Больше всего он любил фотографировать «нимфочек» нагими, естественно, с разрешения мамаш». [4].

Содом порой прикрывал срамоту фиговым листком философии. Бердяев в своих умствованиях дошел до того, что считал, будто Спаситель был «мужедевой». Он писал о своем идеале: «Сексуальная жизнь есть мучительное искание утерянного андрогинизма. Но соединение в реальном акте призрачно, и за него человека всегда ждет расплата. Сексуальный акт противен смыслу мира, и в глубине его скрыта смертельная тоска. Но половой энергии может быть дано иное направление: она должна быть переориентирована на творчество»... Розанов и тут жестоки неумолим: за таким «творчеством», за такой «гениальностью» — гомосексуализм4.

Легко было бесполому Бердяеву рассуждать. И анархисту, «бесстрашному ниспровергателю» Бакунину, «скопцу от природы», — тоже. А Блоку-то каково приходилось! Он ведь не был подобным им! Он просто Сергея Булгакова да Владимира Соловьева начитался. Придумал, что его жена Люба — это воплощение «вечной женственности», Софии... Отказался от ложа с нею, и «София» пошла по рукам. Бедный Блок так и не понял разницы между Премудростью, которая является одним из свойств Святой Троицы, и Софией Вл. Соловьева. Впрочем, об этом — речь впереди.

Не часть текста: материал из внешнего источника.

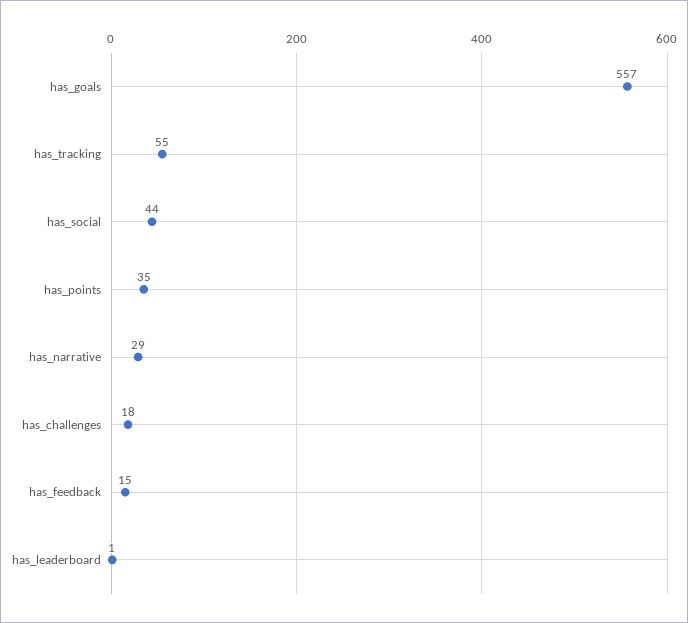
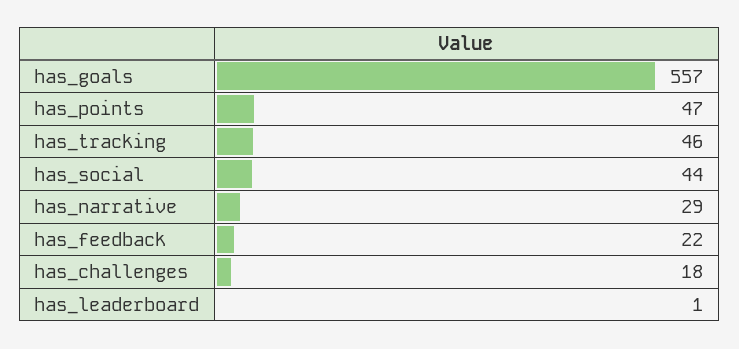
  {
    "has_goals": 557,
-   "has_tracking": 55,
+   "has_tracking": 46,
    "has_social": 44,
-   "has_points": 35,
+   "has_points": 47,
    "has_narrative": 29,
    "has_challenges": 18,
-   "has_feedback": 15,
+   "has_feedback": 22,
    "has_leaderboard": 1
  }

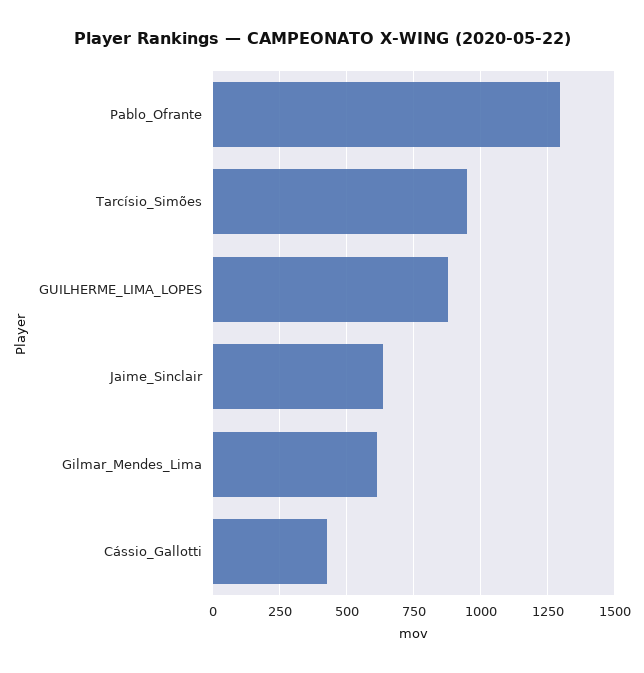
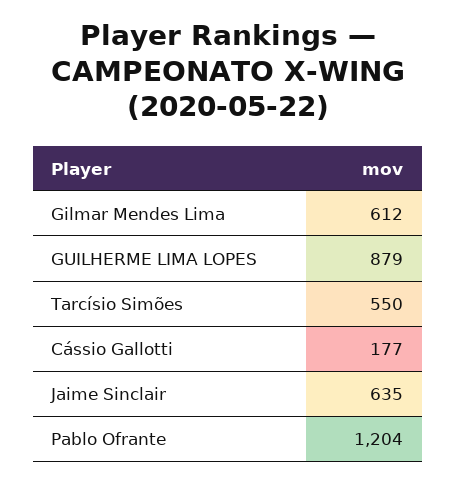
  {
-   "Pablo_Ofrante": 1300,
+   "Pablo_Ofrante": 1204,
-   "Tarcísio_Simões": 950,
+   "Tarcísio_Simões": 550,
    "GUILHERME_LIMA_LOPES": 879,
    "Jaime_Sinclair": 635,
    "Gilmar_Mendes_Lima": 612,
-   "Cássio_Gallotti": 425
+   "Cássio_Gallotti": 177
  }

...Так какие они, большевики? Получил ли Блок ответ на свой вопрос? Понял ли, как воплотились его описания идеального революционера: «Такой человек — безумец, маниак, одержимый»? Что произошло в его душе, когда перед смертью — кочергой — разбил любимый бюст Аполлона?! Брызги мрамора полетели по кабинету... А православные люди повергали идолов иначе.

Алиса Лидделл, юная муза Кэрролла, ставшая прототипом Алисы в стране чудес

Примечания

1. Блок писал, что для понимания русской истории нужна «демоническая» точка зрения.

2. Надо сказать несколько слов и о участии в демоническом спецпроекте самой Гиппиус. Она, например, написала рассказ «Он — белый», где диавол представлен белым ангелом, выполняющим грязные поручения Бога только по послушанию: «Посылаю тебя, вольно идущего, на землю, в темной одежде. К Моему престолу восходи белым, как ты есть. Но для них ты темен до дня оправдания, и о дне этом ты не знаешь. Иди». Рассказал эту историю главному герою лукавый и опечалился: «Сияющий диавол склонил голову на руки и заплакал. Но слезы были лучистые, нежные, радостные». Пиаровская акция, начатая Гете, продолжалась с немалым талантом.

3. См. Начало века. С.-Пб., 2000.

4. Что-то есть во всем этом от «Доктора Фаустуса» Томаса Манна. Помните, после долгой ученой беседы на богословские и музыкальные темы Мефисто — ради великого таланта Адриана — предлагает ему двадцать четыре года успеха в обмен на способность любить. Леверкюн к этому внутренне готов — он давно безразличен к людям и к тому же болен сифилисом.